La Commission a toutefois créé une forte incitation pour qu'ils le fassent, afin d'augmenter la taille du fonds au-delà des 21 milliards initiaux : leurs contributions ne seront pas considérées comme de l'endettement au regard des critères de Maastricht. Si la France décide d'investir 1 % de son PIB, la Commission européenne fermera donc les yeux sur la progression de son endettement, et promet de ne pas la sanctionner, considérant qu'il s'agit de « bonne dette ».

Sur la question du déficit français, lire : Bruxelles accorde un délai de trois mois à Paris

4. Pourquoi n'y a-t-on pas pensé avant ?

Ce coup de baguette magique n'a rien de révolutionnaire : on le retrouve, par exemple et dans une certaine mesure, en France sous la forme des partenariats public-privé (PPP). Créés en 2004 et aujourd'hui très critiqués, ils permettent à une collectivité publique de confier la réalisation d'un projet à un opérateur privé, qui se rémunère grâce à un loyer versé pendant plusieurs années.

Lire (édition abonnés) : Bercy face à « la bombe à retardement » des partenariats public-privé

Si l'Union européenne n'a pas fait appel à ce type d'outil auparavant, c'est qu'il présente plusieurs risques ou inconvénients :

  • Les projets dans lesquels le FEIS investira seront « des projets plus à risque », dans lesquels les investisseurs n'auraient pas placé de l'argent en temps normal. Les finances européennes devront donc supporter les pertes en cas d'échec.

  • Recourir à un tel montage revient à reconnaître que « les seules forces du marché ne peuvent apporter de solution à court terme » au problème d'investissement en Europe – ce que la commission Barroso, plus conservatrice, n'aurait peut-être pas admis.

  • En donnant la priorité aux projets les plus stratégiques, la Commission européenne va diminuer les ressources disponibles pour les autres projets – avec la conséquence de favoriser les projets vraiment rentables au détriment des « cathédrales dans le désert », comme elle les appelle poétiquement.

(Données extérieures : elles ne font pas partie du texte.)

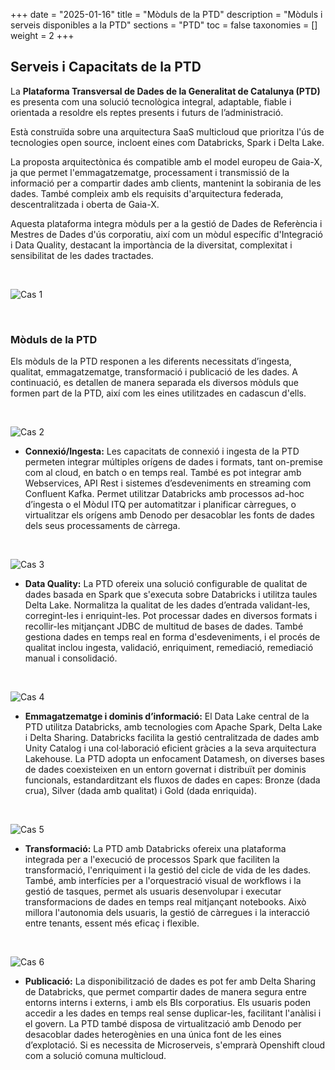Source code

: +++
date        = "2025-01-16"
title       = "Mòduls de la PTD"
description = "Mòduls i serveis disponibles a la PTD"
sections    = "PTD"
toc         = false
taxonomies  = []
weight      = 2
+++

## Serveis i Capacitats de la PTD

La **Plataforma Transversal de Dades de la Generalitat de Catalunya (PTD)** es presenta com una solució tecnològica integral, adaptable, fiable i orientada a resoldre els reptes presents i futurs de l’administració.

Està construïda sobre una arquitectura SaaS multicloud que prioritza l'ús de tecnologies open source, incloent eines com Databricks, Spark i Delta Lake.

La proposta arquitectònica és compatible amb el model europeu de Gaia-X, ja que permet l'emmagatzematge, processament i transmissió de la informació per a compartir dades amb clients, mantenint la sobirania de les dades. També compleix amb els requisits d'arquitectura federada, descentralitzada i oberta de Gaia-X.

Aquesta plataforma integra mòduls per a la gestió de Dades de Referència i Mestres de Dades d'ús corporatiu, així com un mòdul específic d'Integració i Data Quality, destacant la importància de la diversitat, complexitat i sensibilitat de les dades tractades.

<br>

![Cas 1](/plataformes/ptd/related/PTD/PTD01.png)

<br>

### Mòduls de la PTD

Els mòduls de la PTD responen a les diferents necessitats d’ingesta, qualitat, emmagatzematge, transformació i publicació de les dades. A continuació, es detallen de manera separada els diversos mòduls que formen part de la PTD, així com les eines utilitzades en cadascun d'ells.

<br>

![Cas 2](/plataformes/ptd/related/PTD/PTD02.png)

- **Connexió/Ingesta:** Les capacitats de connexió i ingesta de la PTD permeten integrar múltiples orígens de dades i formats, tant on-premise com al cloud, en batch o en temps real. També es pot integrar amb Webservices, API Rest i sistemes d’esdeveniments en streaming com Confluent Kafka. Permet utilitzar Databricks amb processos ad-hoc d’ingesta o el Mòdul ITQ per automatitzar i planificar càrregues, o virtualitzar els orígens amb Denodo per desacoblar les fonts de dades dels seus processaments de càrrega.

<br>

![Cas 3](/plataformes/ptd/related/PTD/PTD03.png)

- **Data Quality:** La PTD ofereix una solució configurable de qualitat de dades basada en Spark que s'executa sobre Databricks i utilitza taules Delta Lake. Normalitza la qualitat de les dades d’entrada validant-les, corregint-les i enriquint-les. Pot processar dades en diversos formats i recollir-les mitjançant JDBC de multitud de bases de dades. També gestiona dades en temps real en forma d'esdeveniments, i el procés de qualitat inclou ingesta, validació, enriquiment, remediació, remediació manual i consolidació.

<br>

![Cas 4](/plataformes/ptd/related/PTD/PTD04.png)

- **Emmagatzematge i dominis d’informació:** El Data Lake central de la PTD utilitza Databricks, amb tecnologies com Apache Spark, Delta Lake i Delta Sharing. Databricks facilita la gestió centralitzada de dades amb Unity Catalog i una col·laboració eficient gràcies a la seva arquitectura Lakehouse. La PTD adopta un enfocament Datamesh, on diverses bases de dades coexisteixen en un entorn governat i distribuït per dominis funcionals, estandarditzant els fluxos de dades en capes: Bronze (dada crua), Silver (dada amb qualitat) i Gold (dada enriquida).

<br>

![Cas 5](/plataformes/ptd/related/PTD/PTD05.png)

- **Transformació:** La PTD amb Databricks ofereix una plataforma integrada per a l'execució de processos Spark que faciliten la transformació, l'enriquiment i la gestió del cicle de vida de les dades. També, amb interfícies per a l'orquestració visual de workflows i la gestió de tasques, permet als usuaris desenvolupar i executar transformacions de dades en temps real mitjançant notebooks. Això millora l'autonomia dels usuaris, la gestió de càrregues i la interacció entre tenants, essent més eficaç i flexible.

<br>

![Cas 6](/plataformes/ptd/related/PTD/PTD06.png)

- **Publicació:** La disponibilització de dades es pot fer amb Delta Sharing de Databricks, que permet compartir dades de manera segura entre entorns interns i externs, i amb els BIs corporatius. Els usuaris poden accedir a les dades en temps real sense duplicar-les, facilitant l'anàlisi i el govern. La PTD també disposa de virtualització amb Denodo per desacoblar dades heterogènies en una única font de les eines d’explotació. Si es necessita de Microserveis, s'emprarà Openshift cloud com a solució comuna multicloud.
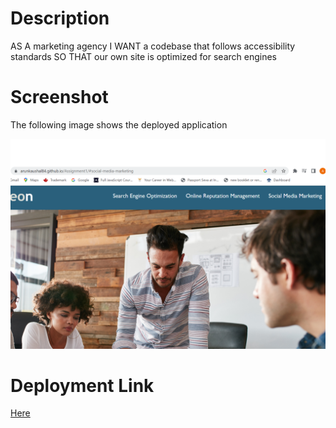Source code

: # Description

AS A marketing agency
I WANT a codebase that follows accessibility standards
SO THAT our own site is optimized for search engines

# Screenshot

The following image shows the deployed application

![Screenshot of the deployed app](./assets/deployedAppAccessibility.png)

# Deployment Link

[Here](https://arunkaushal84.github.io/Assignment1/)

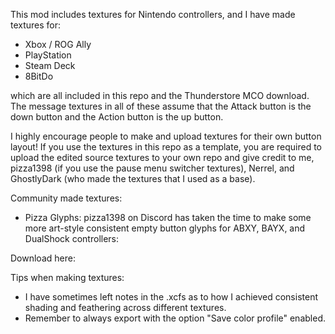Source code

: This mod includes textures for Nintendo controllers, and I have made textures for:

- Xbox / ROG Ally
- PlayStation
- Steam Deck
- 8BitDo

which are all included in this repo and the Thunderstore MCO download.
The message textures in all of these assume that the Attack button is the down button and the Action button is the up button.

I highly encourage people to make and upload textures for their own button layout!
If you use the textures in this repo as a template, you are required to upload the edited source textures to your own repo and give credit to me, pizza1398 (if you use the pause menu switcher textures), Nerrel, and GhostlyDark (who made the textures that I used as a base).

Community made textures:
- Pizza Glyphs: pizza1398 on Discord has taken the time to make some more art-style consistent empty button glyphs for ABXY, BAYX, and DualShock controllers:



Download here: 

Tips when making textures:
- I have sometimes left notes in the .xcfs as to how I achieved consistent shading and feathering across different textures.
- Remember to always export with the option "Save color profile" enabled.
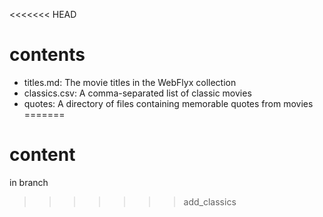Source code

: <<<<<<< HEAD
# contents

- titles.md: The movie titles in the WebFlyx collection
- classics.csv: A comma-separated list of classic movies
- quotes: A directory of files containing memorable quotes from movies
=======
# content
in branch
>>>>>>> add_classics
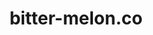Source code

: ---
layout: project
title: bitter-melon.co
permalink: /bitter-melon
year: 2019
link:
  url: bitter-melon.co
  type: URL
  id: b-m.co
role: Web Design, Development
credits: Photography by Carter Duong.
gifs: 
  - b-m.mp4
  - b-m2.mp4
description:
  - The homiest site on the net. Developed using Kirby.
---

5. Quels projets seront financés ?

C'est la grande question que tout le monde se pose, mais aucune réponse ne sera apportée avant la mi-décembre. D'ici là, les vingt-huit Etats de l'Union vont faire remonter à un groupe de travail européen la liste des projets qu'ils estiment prioritaires. Des fonctionnaires de la Commission européenne et de la Banque européenne d'investissement vont devoir sélectionner parmi eux les projets « stratégiques »...

  • les plus prometteurs du point de vue de la rentabilité et de la création d'emplois ;

  • qui peuvent être réalisés à brève échéance ;

  • qui favorisent la coopération européenne.

Par exemple : l'interconnexion des réseaux électriques entre deux Etats ou le développement de transports transfrontaliers. Il s'agira essentiellement d'infrastructures lourdes, même si la Commission européenne promet d'aider aussi directement les PME et les projets « à capital humain », comme la formation des chômeurs ou l'éducation.

Officiellement, il n'y aura pas de quotas de projets par pays, mais nul doute que les grands pays feront pression pour voir leurs projets remonter dans la liste. France 2 croit ainsi savoir que la liaison de train Roissy-Paris bénéficiera du plan Juncker.